### Recorded data

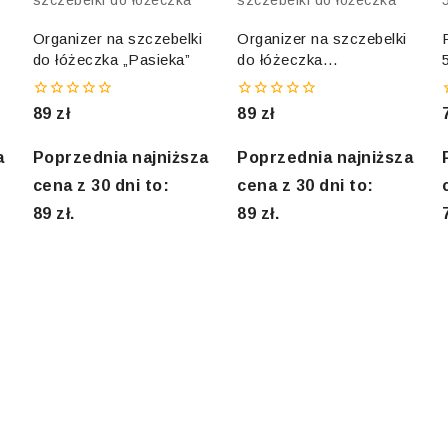
Organizer na szczebelki
Organizer na szczebelki
do łóżeczka „Pasieka”
do łóżeczka
„Zakochany”
0
0
89
zł
89
zł
out
out
of
of
o
5
5
a
Poprzednia najniższa
Poprzednia najniższa
cena z 30 dni to:
cena z 30 dni to:
89
zł
.
89
zł
.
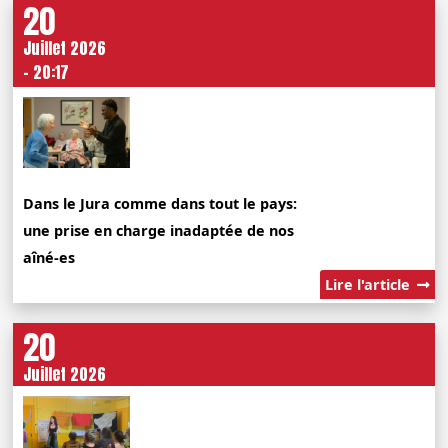
20
Juillet 2026
- 20:17
Dans le Jura comme dans tout le pays:
une prise en charge inadaptée de nos
aîné-es
Lire l'article
20
Juillet 2026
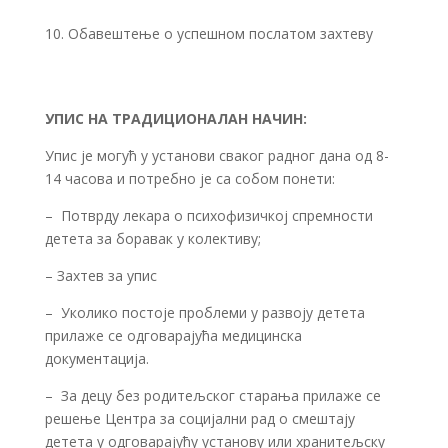
10. Обавештење о успешном послатом захтеву
УПИС
НА ТРАДИЦИОНАЛАН НАЧИН:
Упис је могућ у установи сваког радног дана од 8-
14 часова и потребно је са собом понети:
– Потврду лекара о психофизичкoj спремности
детета за боравак у колективу;
– Захтев за упис
– Уколико постоје проблеми у развоју детета
прилаже се одговарајућа медицинска
документација.
– За децу без родитељског старања прилаже се
решење Центра за социјални рад о смештају
детета у одговарајућу установу или хранитељску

######

> _The problem_
Set the listing above down again exactly, leaving pictures out.

> _Your solution_
Organizer na szczebelki
Organizer na szczebelki
do łóżeczka „Pasieka”
do łóżeczka
„Zakochany”
0
0
89
zł
89
zł
out
out
of
of
o
5
5
a
Poprzednia najniższa
Poprzednia najniższa
cena z 30 dni to:
cena z 30 dni to:
89
zł
.
89
zł
.
20
Juillet 2026
- 20:17
Dans le Jura comme dans tout le pays:
une prise en charge inadaptée de nos
aîné-es
Lire l'article
20
Juillet 2026
10. Обавештење о успешном послатом захтеву
УПИС
НА ТРАДИЦИОНАЛАН НАЧИН:
Упис је могућ у установи сваког радног дана од 8-
14 часова и потребно је са собом понети:
– Потврду лекара о психофизичкoj спремности
детета за боравак у колективу;
– Захтев за упис
– Уколико постоје проблеми у развоју детета
прилаже се одговарајућа медицинска
документација.
– За децу без родитељског старања прилаже се
решење Центра за социјални рад о смештају
детета у одговарајућу установу или хранитељску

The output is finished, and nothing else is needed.